* [Dataset items]:
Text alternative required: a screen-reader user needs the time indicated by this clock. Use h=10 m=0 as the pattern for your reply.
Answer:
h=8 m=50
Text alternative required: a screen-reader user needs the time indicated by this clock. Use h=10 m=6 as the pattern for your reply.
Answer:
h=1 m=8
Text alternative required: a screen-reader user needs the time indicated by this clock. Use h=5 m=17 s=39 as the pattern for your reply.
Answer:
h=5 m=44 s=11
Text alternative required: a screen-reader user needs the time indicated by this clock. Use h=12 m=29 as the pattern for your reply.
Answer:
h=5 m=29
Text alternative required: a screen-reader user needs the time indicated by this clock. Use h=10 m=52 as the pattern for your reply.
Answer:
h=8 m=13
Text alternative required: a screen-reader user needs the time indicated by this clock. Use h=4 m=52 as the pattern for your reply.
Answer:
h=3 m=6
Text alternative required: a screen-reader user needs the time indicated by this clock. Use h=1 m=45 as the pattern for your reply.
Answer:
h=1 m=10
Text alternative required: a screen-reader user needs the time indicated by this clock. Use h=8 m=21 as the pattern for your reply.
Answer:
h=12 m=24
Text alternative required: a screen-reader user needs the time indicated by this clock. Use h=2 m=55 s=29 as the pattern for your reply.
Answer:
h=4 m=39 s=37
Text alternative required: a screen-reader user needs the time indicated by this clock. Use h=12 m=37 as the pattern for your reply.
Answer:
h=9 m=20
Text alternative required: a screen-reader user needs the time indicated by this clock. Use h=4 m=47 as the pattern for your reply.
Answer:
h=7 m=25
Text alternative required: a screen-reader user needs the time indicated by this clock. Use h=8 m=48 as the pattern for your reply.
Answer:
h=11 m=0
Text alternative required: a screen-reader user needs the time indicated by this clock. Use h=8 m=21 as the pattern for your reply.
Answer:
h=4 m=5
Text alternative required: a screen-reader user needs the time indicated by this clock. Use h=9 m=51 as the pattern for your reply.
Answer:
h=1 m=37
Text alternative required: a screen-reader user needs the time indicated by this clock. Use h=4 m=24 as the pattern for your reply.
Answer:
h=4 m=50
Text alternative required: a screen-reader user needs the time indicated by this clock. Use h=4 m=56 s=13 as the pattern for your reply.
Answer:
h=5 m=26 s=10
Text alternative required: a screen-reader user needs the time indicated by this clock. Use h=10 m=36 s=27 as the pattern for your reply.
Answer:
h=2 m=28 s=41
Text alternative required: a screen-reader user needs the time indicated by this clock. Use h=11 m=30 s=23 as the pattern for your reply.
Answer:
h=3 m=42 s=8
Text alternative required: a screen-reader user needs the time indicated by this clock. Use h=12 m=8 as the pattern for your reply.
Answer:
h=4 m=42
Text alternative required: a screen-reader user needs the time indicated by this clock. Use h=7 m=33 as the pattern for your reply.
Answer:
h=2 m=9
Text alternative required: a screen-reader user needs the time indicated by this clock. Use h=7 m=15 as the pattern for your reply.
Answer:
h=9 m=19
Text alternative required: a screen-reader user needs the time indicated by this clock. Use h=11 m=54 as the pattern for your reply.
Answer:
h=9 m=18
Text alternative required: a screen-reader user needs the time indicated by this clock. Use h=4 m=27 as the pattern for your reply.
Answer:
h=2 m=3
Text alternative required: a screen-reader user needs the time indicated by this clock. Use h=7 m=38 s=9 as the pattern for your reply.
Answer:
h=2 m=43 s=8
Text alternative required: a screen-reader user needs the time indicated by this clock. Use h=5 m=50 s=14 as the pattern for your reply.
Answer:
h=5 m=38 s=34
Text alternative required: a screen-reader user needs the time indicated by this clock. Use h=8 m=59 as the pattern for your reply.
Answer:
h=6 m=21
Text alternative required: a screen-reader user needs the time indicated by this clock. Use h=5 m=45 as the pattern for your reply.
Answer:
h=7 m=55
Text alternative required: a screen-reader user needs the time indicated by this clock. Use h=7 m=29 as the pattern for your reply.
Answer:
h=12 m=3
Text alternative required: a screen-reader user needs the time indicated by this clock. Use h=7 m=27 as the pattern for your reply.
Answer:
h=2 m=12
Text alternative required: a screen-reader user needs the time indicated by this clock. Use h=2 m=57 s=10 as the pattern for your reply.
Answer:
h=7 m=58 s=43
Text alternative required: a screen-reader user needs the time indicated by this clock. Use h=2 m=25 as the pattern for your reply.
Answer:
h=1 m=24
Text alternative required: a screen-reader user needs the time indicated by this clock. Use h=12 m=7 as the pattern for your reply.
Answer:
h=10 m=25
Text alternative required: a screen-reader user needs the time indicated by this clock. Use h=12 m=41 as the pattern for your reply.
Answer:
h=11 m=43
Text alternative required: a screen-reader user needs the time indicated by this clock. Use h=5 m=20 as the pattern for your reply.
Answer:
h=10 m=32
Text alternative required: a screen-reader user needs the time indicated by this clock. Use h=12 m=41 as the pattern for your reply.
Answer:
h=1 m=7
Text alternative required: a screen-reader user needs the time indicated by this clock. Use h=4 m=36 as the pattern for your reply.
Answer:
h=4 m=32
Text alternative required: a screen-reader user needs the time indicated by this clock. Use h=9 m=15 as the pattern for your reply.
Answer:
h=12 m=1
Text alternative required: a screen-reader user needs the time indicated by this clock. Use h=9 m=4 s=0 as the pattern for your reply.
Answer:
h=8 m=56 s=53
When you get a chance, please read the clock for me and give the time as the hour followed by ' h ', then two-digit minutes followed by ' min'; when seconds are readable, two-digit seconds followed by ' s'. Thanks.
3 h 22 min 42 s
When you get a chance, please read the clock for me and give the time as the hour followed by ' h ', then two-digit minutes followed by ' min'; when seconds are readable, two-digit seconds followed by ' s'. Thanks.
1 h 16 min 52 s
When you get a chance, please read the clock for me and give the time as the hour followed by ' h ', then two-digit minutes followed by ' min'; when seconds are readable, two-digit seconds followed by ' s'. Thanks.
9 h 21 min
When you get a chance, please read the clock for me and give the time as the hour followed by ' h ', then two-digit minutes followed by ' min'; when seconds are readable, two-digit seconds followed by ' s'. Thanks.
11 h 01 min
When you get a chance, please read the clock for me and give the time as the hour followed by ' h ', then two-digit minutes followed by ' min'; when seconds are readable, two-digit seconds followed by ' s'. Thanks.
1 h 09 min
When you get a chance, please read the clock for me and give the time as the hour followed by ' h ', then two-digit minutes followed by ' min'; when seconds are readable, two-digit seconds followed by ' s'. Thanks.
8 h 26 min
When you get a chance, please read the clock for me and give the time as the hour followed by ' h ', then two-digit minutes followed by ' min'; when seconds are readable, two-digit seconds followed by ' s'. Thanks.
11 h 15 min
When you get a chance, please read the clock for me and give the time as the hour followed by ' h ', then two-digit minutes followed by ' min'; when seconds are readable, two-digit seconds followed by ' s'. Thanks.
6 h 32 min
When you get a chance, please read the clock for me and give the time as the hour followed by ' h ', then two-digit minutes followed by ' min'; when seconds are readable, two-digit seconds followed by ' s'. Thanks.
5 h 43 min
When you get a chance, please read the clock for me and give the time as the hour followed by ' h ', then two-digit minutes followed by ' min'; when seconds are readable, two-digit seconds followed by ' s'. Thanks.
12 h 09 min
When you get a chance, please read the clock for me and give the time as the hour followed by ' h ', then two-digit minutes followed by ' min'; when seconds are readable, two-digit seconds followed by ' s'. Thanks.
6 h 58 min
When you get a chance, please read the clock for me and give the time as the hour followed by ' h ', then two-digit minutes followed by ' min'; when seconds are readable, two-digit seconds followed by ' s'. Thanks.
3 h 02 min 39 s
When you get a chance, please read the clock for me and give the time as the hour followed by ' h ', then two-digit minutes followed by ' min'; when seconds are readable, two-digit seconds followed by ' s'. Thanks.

* [What is expected]:
Rewrite the lines above, putting "watch" in place of every "clock" and changing nothing else.

* [Reply to the exercise]:
Text alternative required: a screen-reader user needs the time indicated by this watch. Use h=10 m=0 as the pattern for your reply.
Answer:
h=8 m=50
Text alternative required: a screen-reader user needs the time indicated by this watch. Use h=10 m=6 as the pattern for your reply.
Answer:
h=1 m=8
Text alternative required: a screen-reader user needs the time indicated by this watch. Use h=5 m=17 s=39 as the pattern for your reply.
Answer:
h=5 m=44 s=11
Text alternative required: a screen-reader user needs the time indicated by this watch. Use h=12 m=29 as the pattern for your reply.
Answer:
h=5 m=29
Text alternative required: a screen-reader user needs the time indicated by this watch. Use h=10 m=52 as the pattern for your reply.
Answer:
h=8 m=13
Text alternative required: a screen-reader user needs the time indicated by this watch. Use h=4 m=52 as the pattern for your reply.
Answer:
h=3 m=6
Text alternative required: a screen-reader user needs the time indicated by this watch. Use h=1 m=45 as the pattern for your reply.
Answer:
h=1 m=10
Text alternative required: a screen-reader user needs the time indicated by this watch. Use h=8 m=21 as the pattern for your reply.
Answer:
h=12 m=24
Text alternative required: a screen-reader user needs the time indicated by this watch. Use h=2 m=55 s=29 as the pattern for your reply.
Answer:
h=4 m=39 s=37
Text alternative required: a screen-reader user needs the time indicated by this watch. Use h=12 m=37 as the pattern for your reply.
Answer:
h=9 m=20
Text alternative required: a screen-reader user needs the time indicated by this watch. Use h=4 m=47 as the pattern for your reply.
Answer:
h=7 m=25
Text alternative required: a screen-reader user needs the time indicated by this watch. Use h=8 m=48 as the pattern for your reply.
Answer:
h=11 m=0
Text alternative required: a screen-reader user needs the time indicated by this watch. Use h=8 m=21 as the pattern for your reply.
Answer:
h=4 m=5
Text alternative required: a screen-reader user needs the time indicated by this watch. Use h=9 m=51 as the pattern for your reply.
Answer:
h=1 m=37
Text alternative required: a screen-reader user needs the time indicated by this watch. Use h=4 m=24 as the pattern for your reply.
Answer:
h=4 m=50
Text alternative required: a screen-reader user needs the time indicated by this watch. Use h=4 m=56 s=13 as the pattern for your reply.
Answer:
h=5 m=26 s=10
Text alternative required: a screen-reader user needs the time indicated by this watch. Use h=10 m=36 s=27 as the pattern for your reply.
Answer:
h=2 m=28 s=41
Text alternative required: a screen-reader user needs the time indicated by this watch. Use h=11 m=30 s=23 as the pattern for your reply.
Answer:
h=3 m=42 s=8
Text alternative required: a screen-reader user needs the time indicated by this watch. Use h=12 m=8 as the pattern for your reply.
Answer:
h=4 m=42
Text alternative required: a screen-reader user needs the time indicated by this watch. Use h=7 m=33 as the pattern for your reply.
Answer:
h=2 m=9
Text alternative required: a screen-reader user needs the time indicated by this watch. Use h=7 m=15 as the pattern for your reply.
Answer:
h=9 m=19
Text alternative required: a screen-reader user needs the time indicated by this watch. Use h=11 m=54 as the pattern for your reply.
Answer:
h=9 m=18
Text alternative required: a screen-reader user needs the time indicated by this watch. Use h=4 m=27 as the pattern for your reply.
Answer:
h=2 m=3
Text alternative required: a screen-reader user needs the time indicated by this watch. Use h=7 m=38 s=9 as the pattern for your reply.
Answer:
h=2 m=43 s=8
Text alternative required: a screen-reader user needs the time indicated by this watch. Use h=5 m=50 s=14 as the pattern for your reply.
Answer:
h=5 m=38 s=34
Text alternative required: a screen-reader user needs the time indicated by this watch. Use h=8 m=59 as the pattern for your reply.
Answer:
h=6 m=21
Text alternative required: a screen-reader user needs the time indicated by this watch. Use h=5 m=45 as the pattern for your reply.
Answer:
h=7 m=55
Text alternative required: a screen-reader user needs the time indicated by this watch. Use h=7 m=29 as the pattern for your reply.
Answer:
h=12 m=3
Text alternative required: a screen-reader user needs the time indicated by this watch. Use h=7 m=27 as the pattern for your reply.
Answer:
h=2 m=12
Text alternative required: a screen-reader user needs the time indicated by this watch. Use h=2 m=57 s=10 as the pattern for your reply.
Answer:
h=7 m=58 s=43
Text alternative required: a screen-reader user needs the time indicated by this watch. Use h=2 m=25 as the pattern for your reply.
Answer:
h=1 m=24
Text alternative required: a screen-reader user needs the time indicated by this watch. Use h=12 m=7 as the pattern for your reply.
Answer:
h=10 m=25
Text alternative required: a screen-reader user needs the time indicated by this watch. Use h=12 m=41 as the pattern for your reply.
Answer:
h=11 m=43
Text alternative required: a screen-reader user needs the time indicated by this watch. Use h=5 m=20 as the pattern for your reply.
Answer:
h=10 m=32
Text alternative required: a screen-reader user needs the time indicated by this watch. Use h=12 m=41 as the pattern for your reply.
Answer:
h=1 m=7
Text alternative required: a screen-reader user needs the time indicated by this watch. Use h=4 m=36 as the pattern for your reply.
Answer:
h=4 m=32
Text alternative required: a screen-reader user needs the time indicated by this watch. Use h=9 m=15 as the pattern for your reply.
Answer:
h=12 m=1
Text alternative required: a screen-reader user needs the time indicated by this watch. Use h=9 m=4 s=0 as the pattern for your reply.
Answer:
h=8 m=56 s=53
When you get a chance, please read the watch for me and give the time as the hour followed by ' h ', then two-digit minutes followed by ' min'; when seconds are readable, two-digit seconds followed by ' s'. Thanks.
3 h 22 min 42 s
When you get a chance, please read the watch for me and give the time as the hour followed by ' h ', then two-digit minutes followed by ' min'; when seconds are readable, two-digit seconds followed by ' s'. Thanks.
1 h 16 min 52 s
When you get a chance, please read the watch for me and give the time as the hour followed by ' h ', then two-digit minutes followed by ' min'; when seconds are readable, two-digit seconds followed by ' s'. Thanks.
9 h 21 min
When you get a chance, please read the watch for me and give the time as the hour followed by ' h ', then two-digit minutes followed by ' min'; when seconds are readable, two-digit seconds followed by ' s'. Thanks.
11 h 01 min
When you get a chance, please read the watch for me and give the time as the hour followed by ' h ', then two-digit minutes followed by ' min'; when seconds are readable, two-digit seconds followed by ' s'. Thanks.
1 h 09 min
When you get a chance, please read the watch for me and give the time as the hour followed by ' h ', then two-digit minutes followed by ' min'; when seconds are readable, two-digit seconds followed by ' s'. Thanks.
8 h 26 min
When you get a chance, please read the watch for me and give the time as the hour followed by ' h ', then two-digit minutes followed by ' min'; when seconds are readable, two-digit seconds followed by ' s'. Thanks.
11 h 15 min
When you get a chance, please read the watch for me and give the time as the hour followed by ' h ', then two-digit minutes followed by ' min'; when seconds are readable, two-digit seconds followed by ' s'. Thanks.
6 h 32 min
When you get a chance, please read the watch for me and give the time as the hour followed by ' h ', then two-digit minutes followed by ' min'; when seconds are readable, two-digit seconds followed by ' s'. Thanks.
5 h 43 min
When you get a chance, please read the watch for me and give the time as the hour followed by ' h ', then two-digit minutes followed by ' min'; when seconds are readable, two-digit seconds followed by ' s'. Thanks.
12 h 09 min
When you get a chance, please read the watch for me and give the time as the hour followed by ' h ', then two-digit minutes followed by ' min'; when seconds are readable, two-digit seconds followed by ' s'. Thanks.
6 h 58 min
When you get a chance, please read the watch for me and give the time as the hour followed by ' h ', then two-digit minutes followed by ' min'; when seconds are readable, two-digit seconds followed by ' s'. Thanks.
3 h 02 min 39 s
When you get a chance, please read the watch for me and give the time as the hour followed by ' h ', then two-digit minutes followed by ' min'; when seconds are readable, two-digit seconds followed by ' s'. Thanks.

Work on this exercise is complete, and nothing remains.